A bio of Jackson obtained by local news outlets lists him as "the founder of Masters Preparatory Academy Charter School a singer [sic] gender school for African American males," but the Ohio political blog Plunderbund found that the school doesn't seem to exist and isn't on the list of proposed charters schools to open this fall. The school's website registration reportedly lists Jackson's home address as its location.
When Raw Story followed up with the Ohio Department of Education, they said they didn't have any documentation for Masters Preparatory Academy and declined to comment on Jackson's appointment.
Additionally, the governor's office cited Jackson's candidacy for one of the elected positions on the State Board of Education as a reason the governor for appointing him, but State Impact finds that Jackson has not yet filed to run for the board, though applications are due Aug. 8.

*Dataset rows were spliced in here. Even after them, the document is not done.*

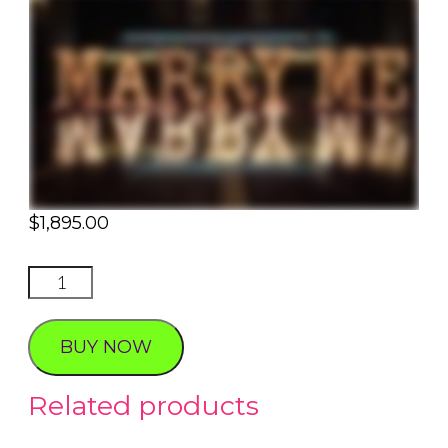
$
1,895.00
Marry
Me
Romance
BUY NOW
quantity
Related products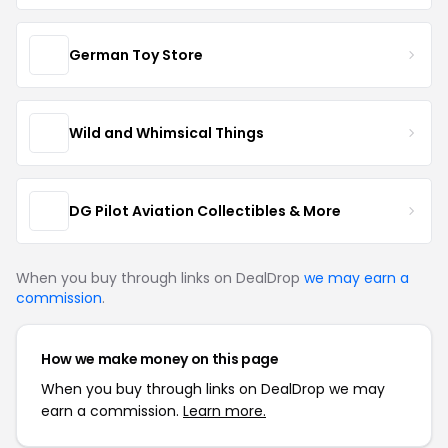
German Toy Store
Wild and Whimsical Things
DG Pilot Aviation Collectibles & More
When you buy through links on DealDrop
we may earn a
commission
.
How we make money on this page
When you buy through links on DealDrop we may
earn a commission.
Learn more.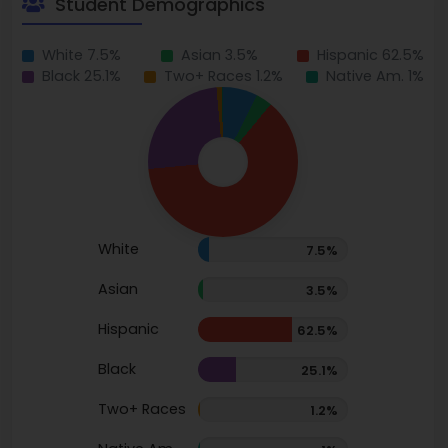
Student Demographics
White 7.5%
Asian 3.5%
Hispanic 62.5%
Black 25.1%
Two+ Races 1.2%
Native Am. 1%
White
7.5%
Asian
3.5%
Hispanic
62.5%
Black
25.1%
Two+ Races
1.2%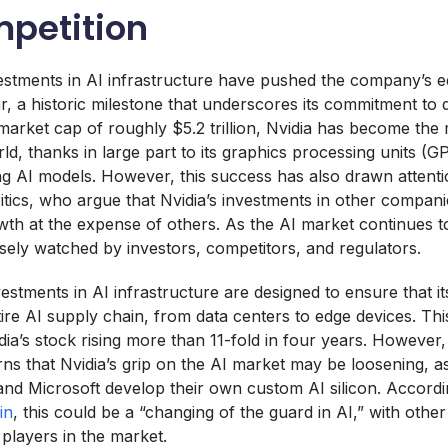
petition
vestments in AI infrastructure have pushed the company’s e
ar, a historic milestone that underscores its commitment to 
market cap of roughly $5.2 trillion, Nvidia has become the
ld, thanks in large part to its graphics processing units (G
ning AI models. However, this success has also drawn attent
itics, who argue that Nvidia’s investments in other compa
owth at the expense of others. As the AI market continues to
osely watched by investors, competitors, and regulators.
stments in AI infrastructure are designed to ensure that i
ire AI supply chain, from data centers to edge devices. Thi
idia’s stock rising more than 11-fold in four years. However
ns that Nvidia’s grip on the AI market may be loosening, as 
nd Microsoft develop their own custom AI silicon. Accord
in
, this could be a “changing of the guard in AI,” with oth
players in the market.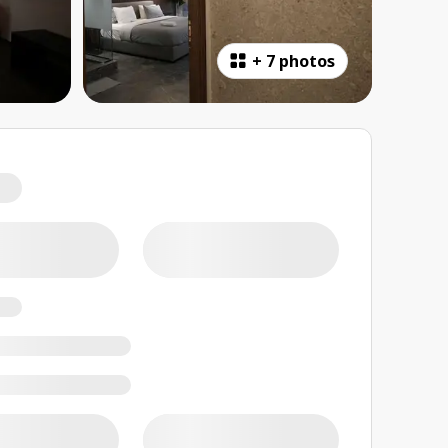
+
7 photos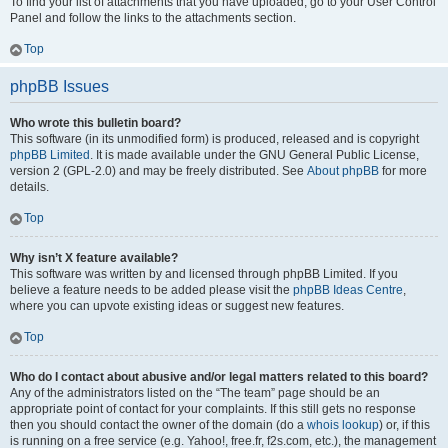
To find your list of attachments that you have uploaded, go to your User Control
Panel and follow the links to the attachments section.
Top
phpBB Issues
Who wrote this bulletin board?
This software (in its unmodified form) is produced, released and is copyright
phpBB Limited
. It is made available under the GNU General Public License,
version 2 (GPL-2.0) and may be freely distributed. See
About phpBB
for more
details.
Top
Why isn’t X feature available?
This software was written by and licensed through phpBB Limited. If you
believe a feature needs to be added please visit the
phpBB Ideas Centre
,
where you can upvote existing ideas or suggest new features.
Top
Who do I contact about abusive and/or legal matters related to this board?
Any of the administrators listed on the “The team” page should be an
appropriate point of contact for your complaints. If this still gets no response
then you should contact the owner of the domain (do a
whois lookup
) or, if this
is running on a free service (e.g. Yahoo!, free.fr, f2s.com, etc.), the management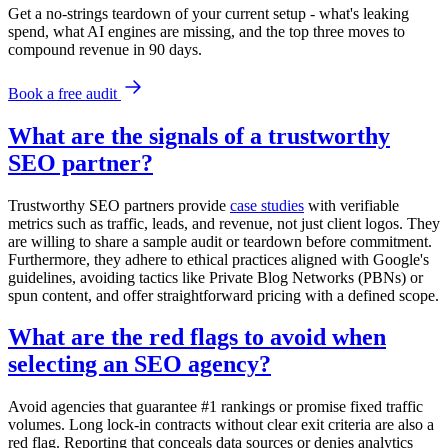
Get a no-strings teardown of your current setup - what's leaking
spend, what AI engines are missing, and the top three moves to
compound revenue in 90 days.
Book a free audit
What are the signals of a trustworthy
SEO partner?
Trustworthy SEO partners provide
case studies
with verifiable
metrics such as traffic, leads, and revenue, not just client logos. They
are willing to share a sample audit or teardown before commitment.
Furthermore, they adhere to ethical practices aligned with Google's
guidelines, avoiding tactics like Private Blog Networks (PBNs) or
spun content, and offer straightforward pricing with a defined scope.
What are the red flags to avoid when
selecting an SEO agency?
Avoid agencies that guarantee #1 rankings or promise fixed traffic
volumes. Long lock-in contracts without clear exit criteria are also a
red flag. Reporting that conceals data sources or denies analytics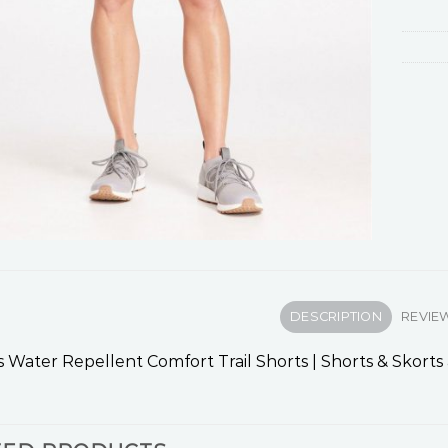
DESCRIPTION
REVIEW
Water Repellent Comfort Trail Shorts | Shorts & Skorts 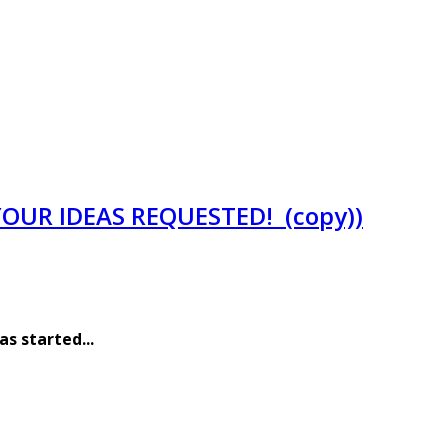
YOUR IDEAS REQUESTED! (copy))
has started
...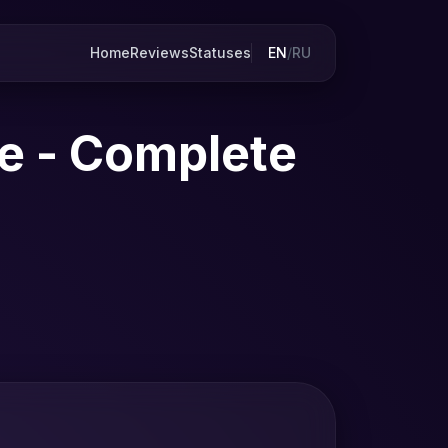
Home
Reviews
Statuses
EN
/
RU
e - Complete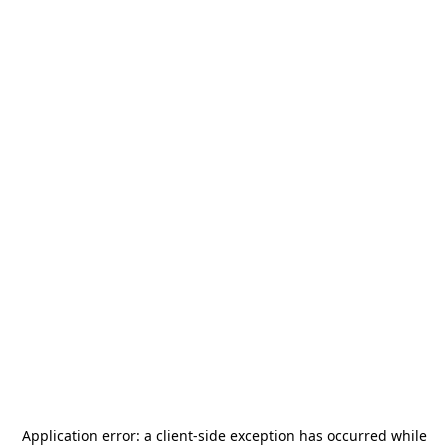
Application error: a
client
-side exception has occurred while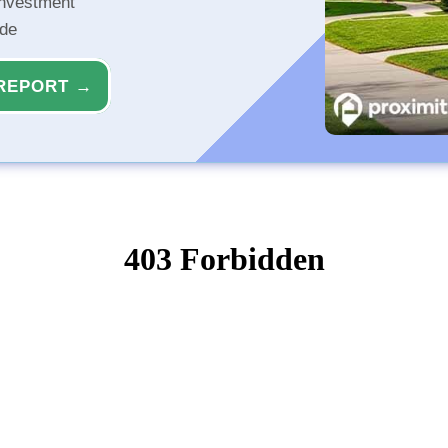
investment
ide
REPORT →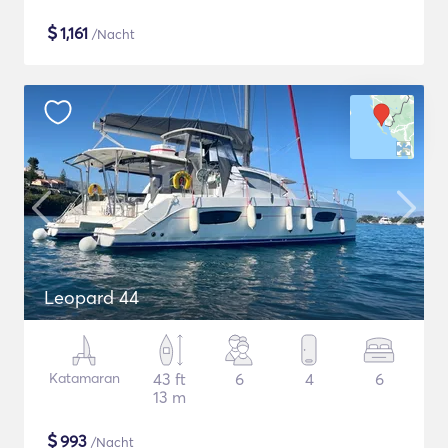
$
1,161
/Nacht
Leopard 44
Katamaran
43 ft
6
4
6
13 m
$
993
/Nacht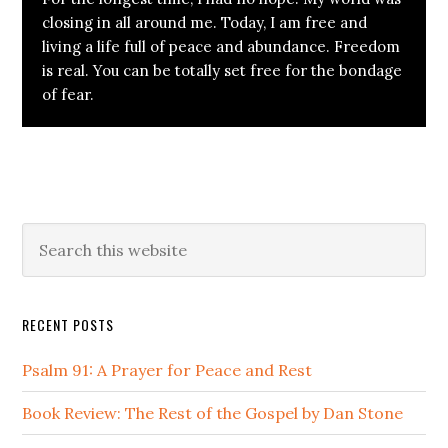
closing in all around me. Today, I am free and
living a life full of peace and abundance. Freedom
is real. You can be totally set free for the bondage
of fear.
Primary
Search
this
Sidebar
website
RECENT POSTS
Psalm 91: A Prayer for Peace and Rest
Book Review: The Rest of the Gospel by Dan Stone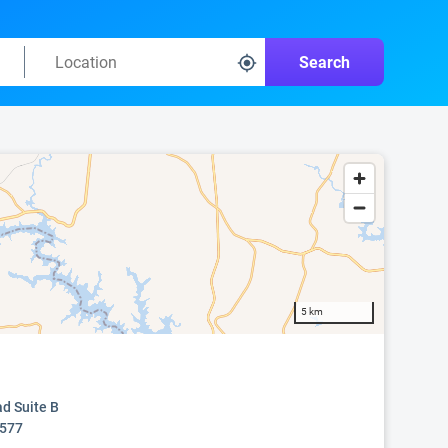
Search
5 km
ad Suite B
0577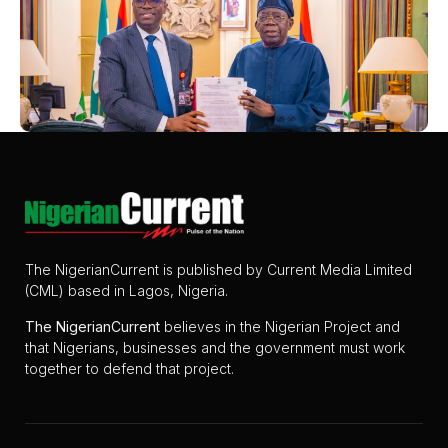
The NigerianCurrent is published by Current Media Limited
(CML) based in Lagos, Nigeria.
The
NigerianCurrent
believes in the Nigerian Project and
that Nigerians, businesses and the government must work
together to defend that project.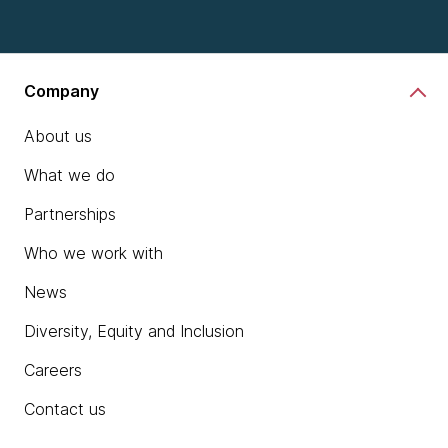
Company
About us
What we do
Partnerships
Who we work with
News
Diversity, Equity and Inclusion
Careers
Contact us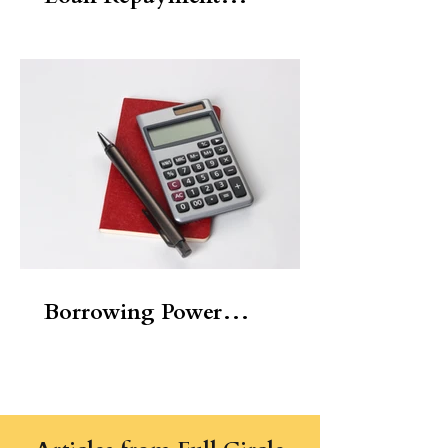
Calculator
Borrowing Power
Calculator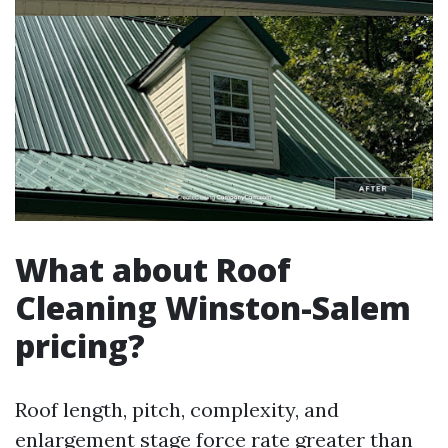
What about Roof
Cleaning Winston-Salem
pricing?
Roof length, pitch, complexity, and
enlargement stage force rate greater than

Plunderbund noted, "While we are NOT fans of this appointment that appears to have no merit, it is wrong to criticize Jackson personally for this placement. Any blame should remain squarely on the Kasich administration who made this appointment."
Indeed, the Columbus Dispatch reported that Jackson makes Kasich's third appointment to the state's board with "no education experience."
According to the press release Kasich's office issued Monday, Jackson was appointed to serve through the end of 2012.
Neither Jackson nor Kasich's communication director returned calls requesting comment.
Correction: This original story attributed Jackson's missing school to the Columbus Dispatch.